The falling bale struck on the back of the neck, and he fell on the side of his face on to the concrete floor and the falling bale rolled off him. There were no signs of life; death was instantaneous.

Replying to the Coroner, witness said there was no machinery in that part of the mill. The cause of the fall was vibration.

In reply to Mr. Phillips witness said that deceased had been employed at the mill for about four or five years before the war, and he had been in the Services six years, and had restarted work about 12 days before the accident. He was an experienced wool warehouseman.

Norman Bailey, wool sorter, 37 Vicarage Road, Windhill, said that on Friday he was working on the top of a bale. He had just rolled a bale down and was waiting for Tyas to remove it away. He noticed that the top bale at the side was moving, and he shouted, “Look out.” Deceased was bent over to roll the bale away. The falling bale struck deceased on the back of the neck and the deceased had not time to get out of the way.
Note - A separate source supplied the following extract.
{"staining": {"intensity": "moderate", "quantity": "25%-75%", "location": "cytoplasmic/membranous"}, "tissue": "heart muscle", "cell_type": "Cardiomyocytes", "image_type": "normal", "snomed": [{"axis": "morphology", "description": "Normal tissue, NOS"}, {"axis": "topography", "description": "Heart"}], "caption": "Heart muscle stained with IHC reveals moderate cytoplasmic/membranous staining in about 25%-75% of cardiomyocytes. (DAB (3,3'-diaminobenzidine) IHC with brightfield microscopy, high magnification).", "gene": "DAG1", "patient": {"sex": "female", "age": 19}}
Replying to the Coroner, witness said they were removing the bales in the way in which it was customary to move them.

Arthur Lambert, the first aid room attendant, 72 Victoria Road, Saltaire, said that about 10.45 a.m. on Friday he was called to see the deceased in the wool warehouse, and he found him lying dead on a “scray.”

Police Constable Rushworth said that he accompanied the ambulance to Saltaire Mills on Friday, and had the body removed to the mortuary. Witness said he made an inspection of the wool warehouse and subsequently prepared a sketch plan (produced).

A verdict of “accidental death” was returned.

On behalf of the directors and the employees Mr. Phillips expressed regret with the widow and added that after successfully surmounting the danger of six years war, it was unfortunate that after twelve days of restarting work he should come to such an untimely end.